**Things to do:**
• A. In the transcript about OpenPilot's self-driving architecture, write out the passage between "Could you could" and "general? Yeah. Sure.", inclusive.
• B. According to the transcript about OpenPilot's self-driving architecture, what two outputs does the machine learning model produce from the video input?
• C. Carry on the transcript about OpenPilot's self-driving architecture from the point where it ends.

**Document extract:**
______

Well, yeah, I'm particularly interested in this conversation because, you know, a lot of times on the show, we have really interesting people on, but sometimes they're and great discussions, but sometimes they're constrained with in terms of what level of detail they're able to talk about kind of architecture and things like that naturally because they're maybe working on, certain proprietary things. And with having so much in the open source world, with Comma and and OpenPilot, OpenPilot. I'm I'm kind of, interested if maybe from from a from a high level perspect perspective for those out there that are listening that might not have an idea of, like, what what sort of architecture and kind of main components are part of a self driving or autonomous system. Like, OpenPilot is maybe a piece of that and fulfills a role. You have the devices.

Daniel:

Could you could you just give us, like, a mental model for how to think about how these pieces fit together? What's where and what components are needed to make, you know, the system the system work, I guess?

Harald:

So we're talking about ours in particular. Right? Or just in general? Yeah. Sure.

Harald:

Yeah. So ours in particular, have a device that you can install in the car. The the device has compute and it has, some cameras and then some other sensors like GPS and IMU that are not necessarily that needed, but they're in there. That device then, runs some machine learning models by looking at the road that tells you where roughly to drive and, concretely that is a longitudinal acceleration and a, curvature of the road. So that's like an angle of the steering wheel.

Harald:

I'll talk about how that works internally later, but in runtime, this is really all that happens is there is just a machine learning model that takes in the, video input and outputs those actions of acceleration and, curvature. And then that goes to some API that, you know, we kind of develop that interfaces with all these different car models. So we reverse engineer the canvas of the car and so we can understand what messages we need to send to command steering, gas and brake and do all the auxiliary stuff of like the engagement state, you know, all those kind of things that are needed to do autonomy in a car. So that's basically what's happening at runtime. We just have a device, it runs some models, it outputs the actions to take and then there's a car API layer that, you know, is reverse engineered for every type of car we support that sends messages on the CAN bus to do the certain actions.

______

**Listed records:**
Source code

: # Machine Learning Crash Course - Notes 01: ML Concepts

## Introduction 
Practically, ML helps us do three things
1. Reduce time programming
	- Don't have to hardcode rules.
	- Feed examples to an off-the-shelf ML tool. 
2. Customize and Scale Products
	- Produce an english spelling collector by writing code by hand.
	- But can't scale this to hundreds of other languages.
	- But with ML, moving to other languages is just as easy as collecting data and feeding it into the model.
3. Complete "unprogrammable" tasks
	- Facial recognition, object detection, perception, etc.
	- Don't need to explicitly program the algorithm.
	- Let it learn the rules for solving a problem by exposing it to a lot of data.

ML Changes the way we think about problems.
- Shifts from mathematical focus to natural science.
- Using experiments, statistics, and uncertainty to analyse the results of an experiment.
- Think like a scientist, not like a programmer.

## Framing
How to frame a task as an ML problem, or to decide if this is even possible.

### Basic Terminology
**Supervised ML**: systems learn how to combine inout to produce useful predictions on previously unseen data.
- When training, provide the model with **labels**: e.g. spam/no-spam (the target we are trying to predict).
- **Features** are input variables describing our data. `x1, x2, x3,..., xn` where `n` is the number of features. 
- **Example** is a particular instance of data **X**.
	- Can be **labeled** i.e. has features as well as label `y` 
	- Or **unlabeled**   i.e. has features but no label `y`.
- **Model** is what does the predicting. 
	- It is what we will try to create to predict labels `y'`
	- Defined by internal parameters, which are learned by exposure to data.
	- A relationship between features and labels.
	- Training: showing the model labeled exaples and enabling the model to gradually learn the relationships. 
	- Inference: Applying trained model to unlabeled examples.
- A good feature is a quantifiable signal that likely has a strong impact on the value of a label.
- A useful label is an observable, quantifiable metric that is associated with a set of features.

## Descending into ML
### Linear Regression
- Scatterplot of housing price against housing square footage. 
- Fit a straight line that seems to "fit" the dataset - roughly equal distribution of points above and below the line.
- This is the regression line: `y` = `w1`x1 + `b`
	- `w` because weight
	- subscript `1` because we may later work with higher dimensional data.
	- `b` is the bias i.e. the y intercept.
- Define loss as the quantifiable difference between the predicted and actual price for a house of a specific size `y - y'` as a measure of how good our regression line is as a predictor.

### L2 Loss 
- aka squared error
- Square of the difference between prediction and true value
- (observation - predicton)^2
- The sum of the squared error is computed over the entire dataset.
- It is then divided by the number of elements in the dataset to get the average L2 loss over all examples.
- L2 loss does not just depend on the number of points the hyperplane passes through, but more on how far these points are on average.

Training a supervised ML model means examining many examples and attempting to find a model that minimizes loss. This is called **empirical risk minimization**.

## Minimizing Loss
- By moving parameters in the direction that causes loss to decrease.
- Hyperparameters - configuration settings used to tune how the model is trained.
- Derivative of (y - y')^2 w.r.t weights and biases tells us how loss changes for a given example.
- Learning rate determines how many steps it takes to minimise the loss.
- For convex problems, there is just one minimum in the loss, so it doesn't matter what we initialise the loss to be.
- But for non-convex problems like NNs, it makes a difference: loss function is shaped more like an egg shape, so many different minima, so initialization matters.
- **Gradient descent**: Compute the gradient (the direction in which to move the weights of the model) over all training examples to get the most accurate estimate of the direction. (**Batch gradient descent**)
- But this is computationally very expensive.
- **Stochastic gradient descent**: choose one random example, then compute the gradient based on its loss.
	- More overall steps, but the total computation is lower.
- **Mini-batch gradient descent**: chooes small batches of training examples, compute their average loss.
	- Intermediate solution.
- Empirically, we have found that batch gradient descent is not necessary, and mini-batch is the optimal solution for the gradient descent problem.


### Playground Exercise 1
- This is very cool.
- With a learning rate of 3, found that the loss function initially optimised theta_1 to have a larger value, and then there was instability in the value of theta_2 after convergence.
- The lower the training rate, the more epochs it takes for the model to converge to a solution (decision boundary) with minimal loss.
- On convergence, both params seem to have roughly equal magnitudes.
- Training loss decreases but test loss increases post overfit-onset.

______

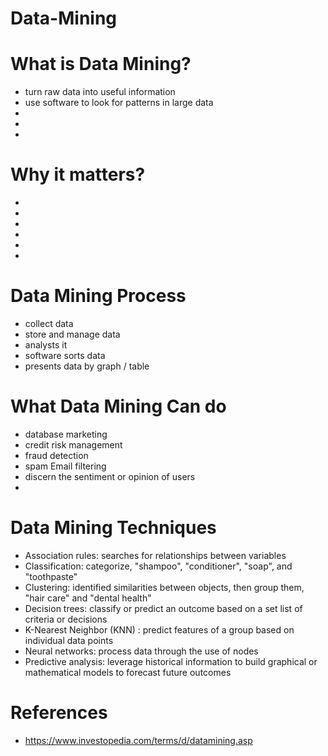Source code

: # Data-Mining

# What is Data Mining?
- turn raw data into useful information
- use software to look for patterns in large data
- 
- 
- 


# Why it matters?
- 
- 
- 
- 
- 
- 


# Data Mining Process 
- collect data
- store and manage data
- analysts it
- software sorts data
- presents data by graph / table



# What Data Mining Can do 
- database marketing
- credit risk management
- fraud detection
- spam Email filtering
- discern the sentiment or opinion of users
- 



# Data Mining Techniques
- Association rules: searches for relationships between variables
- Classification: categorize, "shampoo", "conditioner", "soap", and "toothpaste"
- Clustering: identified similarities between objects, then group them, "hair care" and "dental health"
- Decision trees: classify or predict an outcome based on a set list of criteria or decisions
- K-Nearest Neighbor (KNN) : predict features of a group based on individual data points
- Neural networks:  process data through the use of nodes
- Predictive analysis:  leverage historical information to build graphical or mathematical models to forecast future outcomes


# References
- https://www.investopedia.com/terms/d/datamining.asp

______

**Exercise results:**
• A.
Could you could you just give us, like, a mental model for how to think about how these pieces fit together? What's where and what components are needed to make, you know, the system the system work, I guess?

Harald:

So we're talking about ours in particular. Right? Or just in general? Yeah. Sure.

• B. A longitudinal acceleration and a curvature of the road.

• C.
Harald:

Then those models themselves that we train, so we've been kind of talking about end to end training for a long time. So they're end to end in the sense that they take in video and they output actions. There's no intermediate space of, you know, our cones detector, traffic lights detected. That's all doesn't exist. And very high level, our training stack looks like we have hundreds of millions of miles of humans driving.

Harald:

We sample some of that. We teach the model, okay, if a human's in this situation, this is the most likely trajectory they're going to take. If you train that directly, get a system that doesn't really work. This is like a well known machine learning problem that's not necessarily well understood, but you can't just do imitation learning and expect things to work in the real world. You need to expose the model during training to mistakes and show it how to recover from those mistakes.

Harald:

And we do that by training in a simulator where we can introduce, you know, going off the center of the lane line and then we can supervise, okay, this is how you would recover from this. That's very high level how how things are trained and how things works. I don't know if there's anything I missed there or any questions that we we can discuss there.

Daniel:

No. I was just wondering just on that note, the OpenPilot project, that is part of that, I guess, the software stack that interfaces with the with the models and executes kind of the policy and interacts with the car API or does that fulfill a a different role? Because it is kind of more broadly a project related to kind of autonomy and robotics generally, or or am I misunderstanding?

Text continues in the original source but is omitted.